Posing the question as "Incompleteness" may not be fair. Certainly a map is incomplete when compared to the reality from whence it was derived, but the map will provide a bias that helps reveal certain specific truths about that reality and make them explicit.

The drive toward visual verisimilitude in videogames recapitulates cinematic fiction's drive toward verisimilitude in "special" effects, and they both recapitulate the drive that painting experienced in the 14th and 15th centuries. Animated cartoons also have long experienced this drive. Chuck Jones, famed animator for Warner Brothers, is reputed to have questioned why animated cartoons should strive to replicate visual reality when that goal imposes limits on the expressive potential of the medium. The elastic reality of his animation models potentials for expression that far outstrip versimilitude.
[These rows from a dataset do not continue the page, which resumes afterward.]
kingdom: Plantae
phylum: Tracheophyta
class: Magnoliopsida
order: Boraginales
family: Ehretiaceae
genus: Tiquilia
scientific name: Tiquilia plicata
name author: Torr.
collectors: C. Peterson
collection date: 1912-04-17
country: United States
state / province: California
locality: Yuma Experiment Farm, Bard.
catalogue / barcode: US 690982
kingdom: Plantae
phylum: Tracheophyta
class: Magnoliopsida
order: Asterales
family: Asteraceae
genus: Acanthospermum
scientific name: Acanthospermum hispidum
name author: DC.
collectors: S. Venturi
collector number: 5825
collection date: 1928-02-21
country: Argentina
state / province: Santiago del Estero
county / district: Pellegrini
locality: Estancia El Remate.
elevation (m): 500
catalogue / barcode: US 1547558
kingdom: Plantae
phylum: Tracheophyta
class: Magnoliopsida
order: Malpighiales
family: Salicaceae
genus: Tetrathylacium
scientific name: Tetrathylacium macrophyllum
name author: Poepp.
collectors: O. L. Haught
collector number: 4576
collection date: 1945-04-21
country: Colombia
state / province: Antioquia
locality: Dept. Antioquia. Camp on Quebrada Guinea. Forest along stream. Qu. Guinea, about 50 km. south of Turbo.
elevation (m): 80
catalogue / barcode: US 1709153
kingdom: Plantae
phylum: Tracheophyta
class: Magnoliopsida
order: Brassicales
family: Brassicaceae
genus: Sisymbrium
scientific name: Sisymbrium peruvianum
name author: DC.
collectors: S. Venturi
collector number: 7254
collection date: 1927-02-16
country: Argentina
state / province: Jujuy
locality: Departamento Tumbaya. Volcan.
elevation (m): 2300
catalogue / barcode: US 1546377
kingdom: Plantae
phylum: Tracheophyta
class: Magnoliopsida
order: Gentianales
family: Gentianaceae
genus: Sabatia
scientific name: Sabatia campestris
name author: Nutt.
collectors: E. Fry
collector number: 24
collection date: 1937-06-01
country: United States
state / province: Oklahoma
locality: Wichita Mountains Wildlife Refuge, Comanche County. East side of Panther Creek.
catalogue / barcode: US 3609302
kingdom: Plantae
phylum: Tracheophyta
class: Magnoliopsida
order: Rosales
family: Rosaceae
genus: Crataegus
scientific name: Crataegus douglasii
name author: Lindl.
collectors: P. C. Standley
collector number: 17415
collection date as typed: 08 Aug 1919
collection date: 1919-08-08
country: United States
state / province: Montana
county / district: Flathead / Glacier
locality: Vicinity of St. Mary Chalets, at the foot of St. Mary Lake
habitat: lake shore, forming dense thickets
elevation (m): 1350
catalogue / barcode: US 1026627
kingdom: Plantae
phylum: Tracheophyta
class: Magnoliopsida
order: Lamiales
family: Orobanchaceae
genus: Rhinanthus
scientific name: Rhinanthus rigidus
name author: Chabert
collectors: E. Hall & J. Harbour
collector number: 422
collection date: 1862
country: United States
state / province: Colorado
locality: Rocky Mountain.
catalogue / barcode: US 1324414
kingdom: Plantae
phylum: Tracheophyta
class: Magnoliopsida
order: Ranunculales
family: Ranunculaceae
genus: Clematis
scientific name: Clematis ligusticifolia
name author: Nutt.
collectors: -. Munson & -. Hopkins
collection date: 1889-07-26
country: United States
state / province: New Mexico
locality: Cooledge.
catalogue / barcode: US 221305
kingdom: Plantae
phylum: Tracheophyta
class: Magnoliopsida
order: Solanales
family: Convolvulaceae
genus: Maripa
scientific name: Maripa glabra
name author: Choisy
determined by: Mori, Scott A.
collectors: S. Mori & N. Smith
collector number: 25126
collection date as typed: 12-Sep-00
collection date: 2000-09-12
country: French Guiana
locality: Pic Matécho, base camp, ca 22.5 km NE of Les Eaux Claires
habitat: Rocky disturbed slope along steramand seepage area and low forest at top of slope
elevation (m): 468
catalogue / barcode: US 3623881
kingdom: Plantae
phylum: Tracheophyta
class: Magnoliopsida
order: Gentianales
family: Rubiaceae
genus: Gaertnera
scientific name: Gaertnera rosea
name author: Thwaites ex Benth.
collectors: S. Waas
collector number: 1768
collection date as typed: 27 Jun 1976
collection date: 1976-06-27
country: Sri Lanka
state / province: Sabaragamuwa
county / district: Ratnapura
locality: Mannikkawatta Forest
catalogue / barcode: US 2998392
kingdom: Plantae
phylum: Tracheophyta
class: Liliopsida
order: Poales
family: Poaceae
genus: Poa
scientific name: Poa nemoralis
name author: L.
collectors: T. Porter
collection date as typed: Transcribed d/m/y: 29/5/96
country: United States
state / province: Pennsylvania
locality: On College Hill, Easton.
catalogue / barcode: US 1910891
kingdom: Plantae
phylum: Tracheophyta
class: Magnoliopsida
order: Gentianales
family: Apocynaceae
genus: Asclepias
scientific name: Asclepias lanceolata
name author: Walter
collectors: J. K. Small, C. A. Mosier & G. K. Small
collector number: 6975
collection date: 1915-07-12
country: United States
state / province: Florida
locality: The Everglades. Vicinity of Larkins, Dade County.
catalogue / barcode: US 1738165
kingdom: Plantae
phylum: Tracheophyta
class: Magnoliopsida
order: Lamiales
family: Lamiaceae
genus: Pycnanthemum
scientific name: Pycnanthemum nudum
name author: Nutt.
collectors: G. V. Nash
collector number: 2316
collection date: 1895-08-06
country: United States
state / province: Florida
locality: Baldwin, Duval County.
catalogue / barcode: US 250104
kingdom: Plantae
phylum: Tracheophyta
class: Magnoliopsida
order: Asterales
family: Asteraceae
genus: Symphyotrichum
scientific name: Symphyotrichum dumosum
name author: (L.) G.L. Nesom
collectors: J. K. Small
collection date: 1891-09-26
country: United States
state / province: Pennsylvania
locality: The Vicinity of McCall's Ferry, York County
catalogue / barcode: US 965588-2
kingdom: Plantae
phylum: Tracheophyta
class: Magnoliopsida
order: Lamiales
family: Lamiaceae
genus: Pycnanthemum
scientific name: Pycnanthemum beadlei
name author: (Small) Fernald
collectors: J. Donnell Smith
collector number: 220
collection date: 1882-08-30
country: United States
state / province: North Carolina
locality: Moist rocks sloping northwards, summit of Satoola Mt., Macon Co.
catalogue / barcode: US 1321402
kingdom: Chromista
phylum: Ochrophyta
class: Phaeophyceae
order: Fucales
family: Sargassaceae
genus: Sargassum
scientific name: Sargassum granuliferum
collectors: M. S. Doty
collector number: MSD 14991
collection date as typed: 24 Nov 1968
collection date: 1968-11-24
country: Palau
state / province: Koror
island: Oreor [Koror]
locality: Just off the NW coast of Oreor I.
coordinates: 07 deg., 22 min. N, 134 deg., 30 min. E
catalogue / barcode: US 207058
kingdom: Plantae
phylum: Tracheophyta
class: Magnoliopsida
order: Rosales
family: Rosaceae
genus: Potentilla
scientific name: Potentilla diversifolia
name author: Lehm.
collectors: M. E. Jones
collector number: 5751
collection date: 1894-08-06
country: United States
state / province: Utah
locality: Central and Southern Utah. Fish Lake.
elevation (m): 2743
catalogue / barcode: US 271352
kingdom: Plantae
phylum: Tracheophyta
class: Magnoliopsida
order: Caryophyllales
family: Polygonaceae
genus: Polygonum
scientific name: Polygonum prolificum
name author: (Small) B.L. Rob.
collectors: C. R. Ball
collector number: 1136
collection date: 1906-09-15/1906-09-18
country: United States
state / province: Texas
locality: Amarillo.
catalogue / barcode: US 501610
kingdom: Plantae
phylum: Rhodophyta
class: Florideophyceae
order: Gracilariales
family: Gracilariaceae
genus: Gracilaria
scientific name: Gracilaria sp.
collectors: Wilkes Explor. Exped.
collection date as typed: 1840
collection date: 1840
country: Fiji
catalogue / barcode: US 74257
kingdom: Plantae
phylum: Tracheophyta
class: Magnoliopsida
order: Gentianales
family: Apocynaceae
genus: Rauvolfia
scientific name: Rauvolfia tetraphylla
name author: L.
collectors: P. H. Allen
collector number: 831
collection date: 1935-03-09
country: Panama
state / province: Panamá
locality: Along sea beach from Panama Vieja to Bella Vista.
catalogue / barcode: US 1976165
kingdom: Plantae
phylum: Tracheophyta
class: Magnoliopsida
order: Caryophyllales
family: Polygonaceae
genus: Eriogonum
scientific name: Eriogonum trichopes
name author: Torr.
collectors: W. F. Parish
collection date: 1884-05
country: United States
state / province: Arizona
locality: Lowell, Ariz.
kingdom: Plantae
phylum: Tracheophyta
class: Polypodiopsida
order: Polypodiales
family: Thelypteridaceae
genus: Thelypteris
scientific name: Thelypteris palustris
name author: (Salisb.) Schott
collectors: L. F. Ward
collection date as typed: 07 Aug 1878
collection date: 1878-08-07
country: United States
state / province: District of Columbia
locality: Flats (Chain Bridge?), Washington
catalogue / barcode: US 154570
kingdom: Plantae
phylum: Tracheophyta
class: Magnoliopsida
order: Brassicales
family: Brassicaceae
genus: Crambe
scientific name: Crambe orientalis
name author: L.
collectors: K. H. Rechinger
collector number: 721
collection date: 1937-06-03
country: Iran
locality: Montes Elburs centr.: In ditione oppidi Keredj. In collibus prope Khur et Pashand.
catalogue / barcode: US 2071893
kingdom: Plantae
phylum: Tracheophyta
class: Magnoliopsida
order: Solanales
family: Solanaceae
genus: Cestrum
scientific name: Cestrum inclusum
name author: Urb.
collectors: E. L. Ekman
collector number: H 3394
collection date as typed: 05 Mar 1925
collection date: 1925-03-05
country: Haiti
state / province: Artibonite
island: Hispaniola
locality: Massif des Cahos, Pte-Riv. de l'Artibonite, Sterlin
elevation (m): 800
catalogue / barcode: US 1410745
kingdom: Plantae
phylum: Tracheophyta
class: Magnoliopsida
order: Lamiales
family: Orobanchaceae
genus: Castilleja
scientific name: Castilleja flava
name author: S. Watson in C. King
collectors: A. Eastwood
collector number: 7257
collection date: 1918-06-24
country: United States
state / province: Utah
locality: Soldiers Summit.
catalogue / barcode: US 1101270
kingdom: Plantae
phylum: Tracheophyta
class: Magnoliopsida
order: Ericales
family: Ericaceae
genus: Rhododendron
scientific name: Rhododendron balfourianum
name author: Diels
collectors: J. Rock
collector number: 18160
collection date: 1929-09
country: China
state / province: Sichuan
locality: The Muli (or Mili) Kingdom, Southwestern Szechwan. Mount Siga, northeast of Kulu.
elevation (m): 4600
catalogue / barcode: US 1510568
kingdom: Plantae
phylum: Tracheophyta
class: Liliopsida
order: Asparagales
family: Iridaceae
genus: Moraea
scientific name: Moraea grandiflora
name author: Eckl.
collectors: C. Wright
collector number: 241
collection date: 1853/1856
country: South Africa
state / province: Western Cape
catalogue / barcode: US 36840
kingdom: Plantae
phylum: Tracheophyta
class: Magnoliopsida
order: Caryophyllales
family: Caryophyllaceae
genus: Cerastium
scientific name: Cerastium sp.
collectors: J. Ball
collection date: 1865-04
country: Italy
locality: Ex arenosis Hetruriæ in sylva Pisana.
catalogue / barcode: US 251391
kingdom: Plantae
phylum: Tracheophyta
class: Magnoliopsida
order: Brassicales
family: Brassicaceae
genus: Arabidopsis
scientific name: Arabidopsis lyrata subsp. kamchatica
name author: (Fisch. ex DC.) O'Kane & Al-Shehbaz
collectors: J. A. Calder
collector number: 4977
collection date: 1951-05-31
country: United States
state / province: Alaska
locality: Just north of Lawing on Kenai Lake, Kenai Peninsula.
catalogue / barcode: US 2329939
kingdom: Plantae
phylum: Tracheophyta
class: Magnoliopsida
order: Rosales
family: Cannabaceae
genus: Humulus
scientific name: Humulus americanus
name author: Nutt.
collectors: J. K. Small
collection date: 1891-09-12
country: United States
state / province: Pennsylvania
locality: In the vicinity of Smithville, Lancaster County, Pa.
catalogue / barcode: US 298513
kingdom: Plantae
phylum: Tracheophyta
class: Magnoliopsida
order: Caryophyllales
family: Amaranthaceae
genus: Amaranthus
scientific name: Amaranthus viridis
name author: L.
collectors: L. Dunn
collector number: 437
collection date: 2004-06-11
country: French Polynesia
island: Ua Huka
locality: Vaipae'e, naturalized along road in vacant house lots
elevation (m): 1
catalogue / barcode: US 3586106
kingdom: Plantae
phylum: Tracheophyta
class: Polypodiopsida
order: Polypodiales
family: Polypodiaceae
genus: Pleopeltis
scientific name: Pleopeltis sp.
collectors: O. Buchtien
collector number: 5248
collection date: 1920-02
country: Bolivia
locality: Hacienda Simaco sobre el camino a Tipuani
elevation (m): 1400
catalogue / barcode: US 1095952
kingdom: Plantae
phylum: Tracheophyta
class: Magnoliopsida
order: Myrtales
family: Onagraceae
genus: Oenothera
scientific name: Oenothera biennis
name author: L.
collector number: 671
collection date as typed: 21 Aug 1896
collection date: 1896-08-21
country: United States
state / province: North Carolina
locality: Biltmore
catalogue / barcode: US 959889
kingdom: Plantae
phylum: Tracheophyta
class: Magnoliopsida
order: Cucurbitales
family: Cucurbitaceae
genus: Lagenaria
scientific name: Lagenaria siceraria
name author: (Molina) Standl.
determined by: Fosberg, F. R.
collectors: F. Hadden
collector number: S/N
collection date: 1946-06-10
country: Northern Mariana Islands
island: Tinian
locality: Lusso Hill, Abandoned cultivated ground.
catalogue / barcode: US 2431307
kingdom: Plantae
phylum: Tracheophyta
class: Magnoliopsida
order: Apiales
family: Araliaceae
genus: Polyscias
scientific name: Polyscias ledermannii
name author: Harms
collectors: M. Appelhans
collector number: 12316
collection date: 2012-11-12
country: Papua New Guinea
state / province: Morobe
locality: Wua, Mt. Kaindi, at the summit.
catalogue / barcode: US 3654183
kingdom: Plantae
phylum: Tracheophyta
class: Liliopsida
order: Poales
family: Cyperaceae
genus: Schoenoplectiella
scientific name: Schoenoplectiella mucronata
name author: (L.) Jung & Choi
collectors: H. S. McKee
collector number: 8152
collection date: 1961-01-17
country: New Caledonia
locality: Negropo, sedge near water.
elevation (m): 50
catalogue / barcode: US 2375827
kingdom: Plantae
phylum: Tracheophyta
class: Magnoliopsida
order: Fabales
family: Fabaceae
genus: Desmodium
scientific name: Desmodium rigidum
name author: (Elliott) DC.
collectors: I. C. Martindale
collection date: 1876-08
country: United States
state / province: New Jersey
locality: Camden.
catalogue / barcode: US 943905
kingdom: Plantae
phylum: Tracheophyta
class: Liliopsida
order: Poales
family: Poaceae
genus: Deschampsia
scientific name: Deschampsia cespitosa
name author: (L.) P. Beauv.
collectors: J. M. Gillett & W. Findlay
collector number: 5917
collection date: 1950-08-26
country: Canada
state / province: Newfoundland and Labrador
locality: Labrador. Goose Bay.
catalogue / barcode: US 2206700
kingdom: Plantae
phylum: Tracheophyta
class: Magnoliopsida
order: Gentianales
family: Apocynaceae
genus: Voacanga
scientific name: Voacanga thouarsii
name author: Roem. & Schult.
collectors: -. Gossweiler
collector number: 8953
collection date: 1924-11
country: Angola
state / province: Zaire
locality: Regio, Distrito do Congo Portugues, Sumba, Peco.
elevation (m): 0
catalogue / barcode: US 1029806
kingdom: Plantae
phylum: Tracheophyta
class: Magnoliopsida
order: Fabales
I realize that the source of the original question comes from looking at "serious games" and their potential for use in training contexts for military and business applications. This would locate the question in the realm of simulations that have measurable outcomes (a perversion of Salen & Zimmerman's definition of games, with my humble apologies to both). The military applications may be a logical extreme test case for this. Militaries have the need to ramp up experience levels of ground soldiers without risk of catastrophic harm. In order to do so they have always had to create war "games" in visceral reality where risk of bodily injury to the trainee is mitigated to a degree that rendered these also "incomplete". Serious videogames have been hoped to help get closer to real and yet keep the risk level manageable.

Jesper Juul offers a definition of videogames as being half-real, and that this is there special condition. I need to make a closer reading of Juul's work, but I will hazard an extrapolation. Videogames in general, and - by extension - serious, humane, or socially conscious games in particular, are complete in and by their "incompleteness".